SECTION 4. SEVERABILITY. If any term, provision, covenant or
restriction of this Amendment is held by a court of competent jurisdiction or
other authority to be invalid, void or unenforceable, the remainder of the
terms, provisions, covenants and restrictions of this Amendment shall remain in
full force and effect and shall in no way be affected, impaired or invalidated.
SECTION 5. GOVERNING LAW. This Amendment, the Rights Agreement,
each Right and each Rights Certificate issued hereunder shall be governed by,
and construed in accordance with, the laws of the State of Delaware applicable
to contracts executed in and to be performed entirely in such State.
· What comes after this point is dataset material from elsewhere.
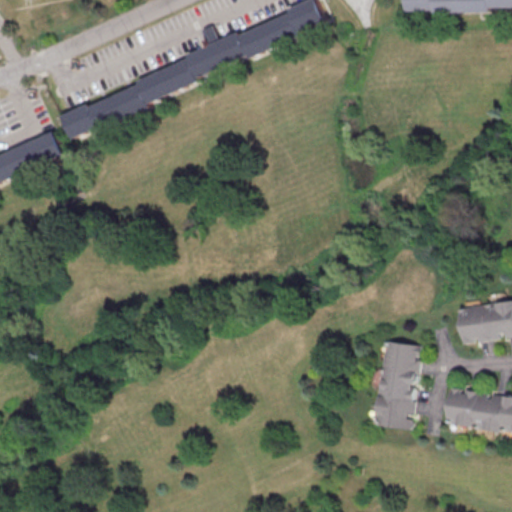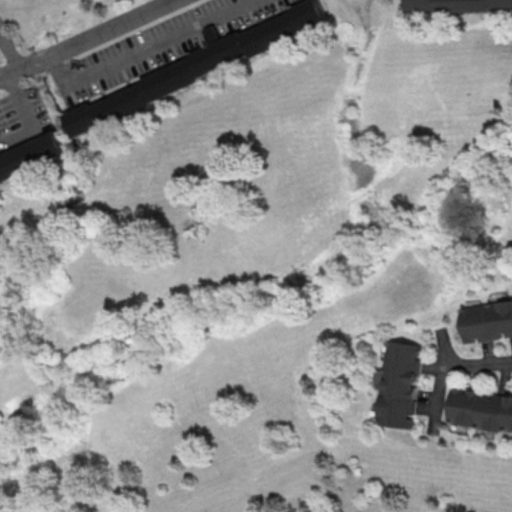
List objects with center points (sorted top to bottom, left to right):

SECTION 6. COUNTERPARTS. This Amendment may be executed in any
number of counterparts and each of such counterparts shall for all purposes be
deemed to be an original, and all such counterparts shall together constitute
one and the same instrument.
SECTION 7. EFFECT OF AMENDMENT. Except as expressly modified
herein, the Rights Agreement shall remain in full force and effect.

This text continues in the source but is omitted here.